La réponse de tante Louise aurait aussi pu rappeler à tous que de telles violences sont perpétrées aussi dans les familles de l’église occidentale. Cette femme courageuse réside dans une autre partie du monde, mais l’Amérique n’aiment pas particulièrement parler de la fréquence à laquelle ces agressions se produisent au sein de ses propres congrégations. Une étude conduite en 2006 dans des églises du Montana, de l’Idaho, de l’Oregon, de l’état de Washington et de l’Alaska a conclu que le nombre des violences conjugales était identique dans l’église et au dehors. 46% des personnes interrogées avaient eu à faire face à des violences et 10% avaient subi des agressions physiques graves.
Ces nombres ne sont pas bien différents de ceux rassemblés dans une étude faite en 1994 par le comité du ministère de la vie de famille de la Conférence de la Californie du sud-est. 56% des personnes interrogées ont déclaré qu’elles avaient fait l’expérience de violences physiques dans leur foyer, perpétrées sur elles-mêmes ou sur leurs frères et sœurs.
Toujours en 1994, l’étude sur la famille adventiste conduite par le département de la vie de famille de la Conférence Générale donne à réfléchir. Pour citer l’article du magazine Ministry,
Des nombres importants d’abus physiques, émotionnels et sexuels ont été rapportés par environ 8000 personnes interrogées et choisies au hasard pour l’étude sur la famille adventiste… maintenant achevée dans certaines parties des sept divisions du monde. Dans la division signalant l’incidence la plus élevée, 18% des femmes interrogées ont mentionné des abus sexuels. Pas moins de 43% des femmes d’une division ont signalé des violences physiques. Au sein des divisions participantes, le nombre impressionnant de 69% représente les femmes qui ont déclaré avoir été victimes de violences psychologiques.

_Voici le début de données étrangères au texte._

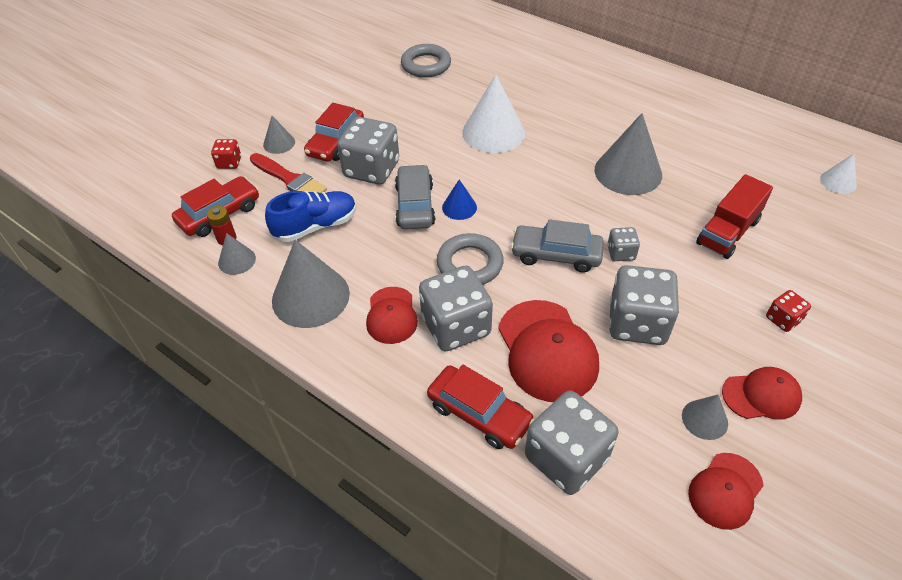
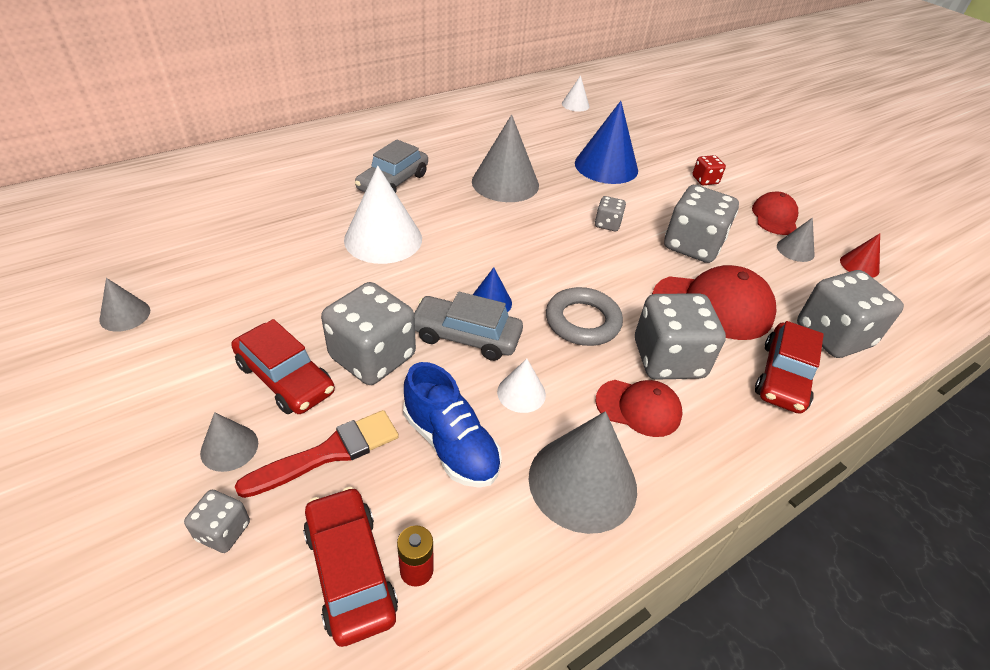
camera: 75 degrees left, 5 degrees down
(229, 163) = (223, 531): red dice -> grey dice
(237, 260) = (474, 564): grey cone -> grey cone (125, 315)
(316, 226) = (450, 444): blue shoe -> blue shoe turned 150 degrees clockwise
(375, 247) = (521, 393): none -> white cone
(426, 65) = (200, 248): grey ring -> none
(479, 414) = (783, 376): red car -> red car turned 150 degrees clockwise
(556, 255) = (594, 260): grey car -> grey car (393, 182)
(725, 490) = (859, 265): red cap -> red cone
(728, 232) = (606, 166): red truck -> blue cone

Voici le problème: 1994! J’avais cinq ans lorsque ces statistiques ont été générées!
Je fais partie des deux tiers de chanceuses qui n’ont pas subi d’agressions, sexuelles ou autre, au cours de leur vie. Mais je suis, et je pense à juste titre, en colère contre mon église qui réagit si lentement que des lettres comme celles de Meurtrie et Battue sont encore écrites. Je veux savoir où envoyer mes offrandes pour qu’ils puissent faire tout leur possible pour «y mettre fin maintenant» (end it now). Je veux savoir comment je peux pousser l’église à faire des progrès pour régler ce problème. Je veux savoir qui le ou la membre d’église peut contacter pour mettre en œuvre des changements à tous les niveaux où de telles études et de telles ressources sont générées.
Et je veux savoir ce que les dirigeants de l’église font, à tous les niveaux, lorsqu’ils apprennent (car je me doute que c’est le cas) que certains hommes qu’ils emploient comme pasteurs sont violents avec leurs épouses.
Sincèrement,
Laura Leeson (Hollister, Californie)
Voici la réponse de tante Louise à cette lettre.

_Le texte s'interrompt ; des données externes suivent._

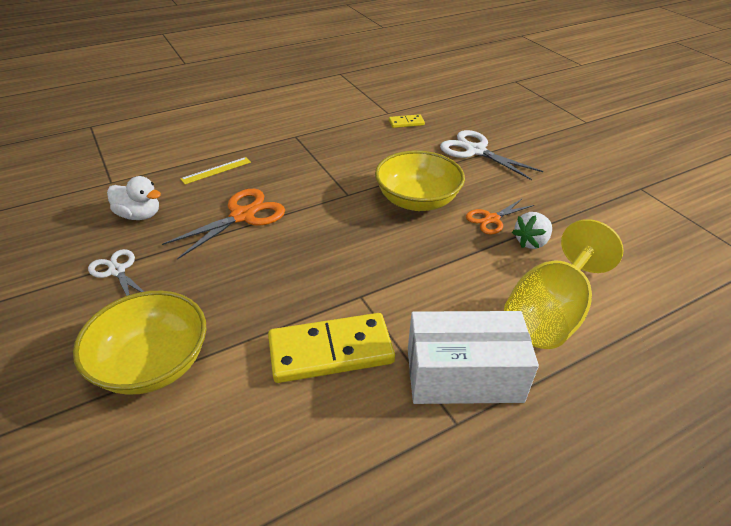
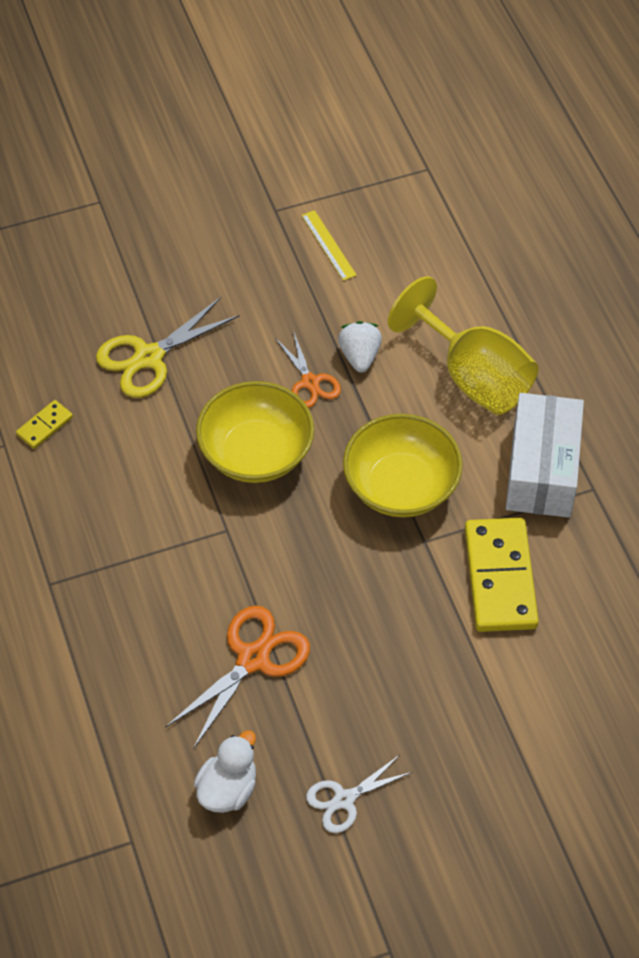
camera: 80 degrees left, 15 degrees up
(152, 364) = (498, 742): yellow bowl -> yellow bowl (401, 486)
(216, 170) = (129, 695): yellow ruler -> yellow ruler (328, 245)
(242, 216) = (253, 659): orange scissors -> orange scissors turned 75 degrees clockwise
(406, 123) = (44, 426): yellow domino -> yellow domino turned 45 degrees clockwise
(475, 151) = (149, 357): white scissors -> yellow scissors
(531, 242) = (359, 356): white strawberry -> white strawberry turned 150 degrees counterclockwise

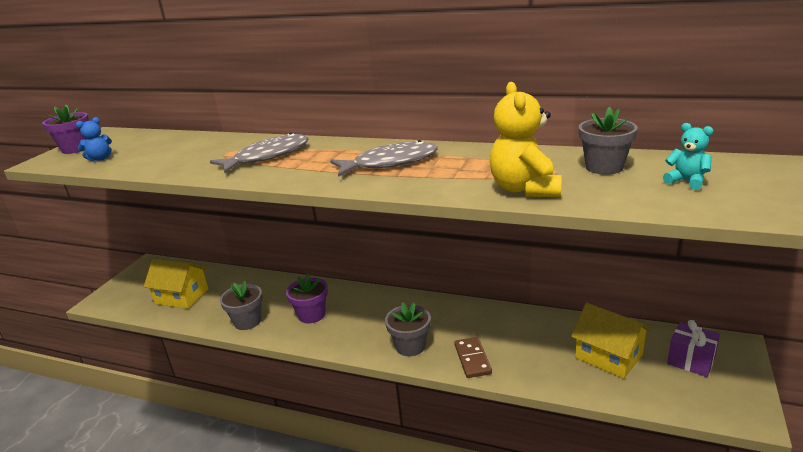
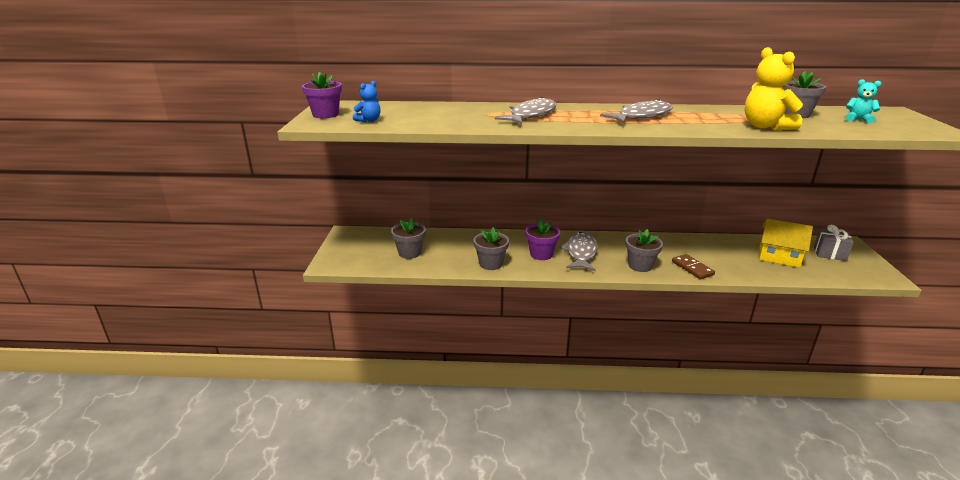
camera: 20 degrees left, 0 degrees up
(182, 296) = (410, 253): yellow house -> grey flower pot
(357, 318) = (581, 252): none -> grey fish
(691, 361) = (829, 253): purple gift -> grey gift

Chères Laura et bien d’autres,
Tatie reconnait que sa réponse était inadéquate, et elle vous remercie (ainsi que les nombreuses autres personnes qui ont commenté) pour le rappel bien nécessaire qu’il existe des ressources. Tatie pense comme vous qu’il est grand temps de mettre à jour ces vieilles études et d’encourager les ministères antiviolences conjugales avec une vigueur renouvelée.

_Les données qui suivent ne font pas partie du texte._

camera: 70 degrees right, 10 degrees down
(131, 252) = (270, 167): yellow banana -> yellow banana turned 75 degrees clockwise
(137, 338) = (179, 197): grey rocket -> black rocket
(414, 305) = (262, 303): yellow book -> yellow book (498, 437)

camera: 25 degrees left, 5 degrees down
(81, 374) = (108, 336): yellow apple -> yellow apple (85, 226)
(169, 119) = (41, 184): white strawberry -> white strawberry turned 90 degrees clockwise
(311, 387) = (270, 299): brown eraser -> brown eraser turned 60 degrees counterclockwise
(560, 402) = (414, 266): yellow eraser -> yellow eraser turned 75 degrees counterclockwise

Je me demande ce que les départements du ministère de la vie de famille pensent de cette idée?
Avec reconnaissance,
Tante Louise
Les lecteurs écrivent à tante Louise (Aunt Sevvy en anglais) et lui posent leurs questions sur des sujets très divers. Tante Louise rédige sa propre rubrique, et ses opinions ne sont pas nécessairement celles des éditeurs d’Adventist Today. La version anglaise de cet article est parue le 20 février 2023 sur le site d’AdventistToday.